Conjugate heat transfer investigation of impingement cooling for ribbed internal passage of a turbine vane

Abstract

In this study, the effect of internal cooling configuration on overall cooling effectiveness of gas turbine vane is investigated using conjugate heat transfer approach. The C3X turbine vane with internal cooling and a turbine vane leading edge model with combined impingement and film cooling scheme are used as primary cases. An impingement cooling configuration is designed in order to enhance cooling effectiveness on the leading edge of the internally cooled C3X vane. In an attempt to further improvement, two rows of ribs are added on regions where impingement jets do not cover. In the leading edge model, the effect of modification for internal cooling channel and within film cooling holes are investigated by adding different rib configurations in those regions. The SST model is adopted for turbulence modeling in fluid zones. In the C3X vane, overall cooling effectiveness is generally enhanced using impingement cooling configuration.
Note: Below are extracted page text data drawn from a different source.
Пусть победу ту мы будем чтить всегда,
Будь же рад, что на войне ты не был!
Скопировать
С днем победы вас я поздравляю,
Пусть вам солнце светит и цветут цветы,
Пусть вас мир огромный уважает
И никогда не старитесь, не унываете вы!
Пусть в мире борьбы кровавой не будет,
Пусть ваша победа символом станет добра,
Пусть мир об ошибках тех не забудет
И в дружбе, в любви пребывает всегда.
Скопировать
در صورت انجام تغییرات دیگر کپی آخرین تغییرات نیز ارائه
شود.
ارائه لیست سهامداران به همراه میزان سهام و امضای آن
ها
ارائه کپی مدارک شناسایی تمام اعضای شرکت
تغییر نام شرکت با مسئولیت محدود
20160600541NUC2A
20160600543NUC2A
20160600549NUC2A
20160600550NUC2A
Furthermore, span wise distribution of overall cooling effectiveness becomes uniform in the leading edge of the vane. In the leading edge model, it is found that overall cooling effectiveness is varied due to the change in distribution of coolant flow in internal cooling channel and on external surface of the vane by adding ribs in internal cooling channel. The case with ribs perpendicular to the internal channel cross flow provides higher overall effectiveness. The results also indicate that cooling performance of the film cooled vane is sensitive to the location of ribs installed within film holes. The interaction between coolant flow and hot gas flow and its contribution in cooling performance of the vane are elaborately discussed for the leading edge model.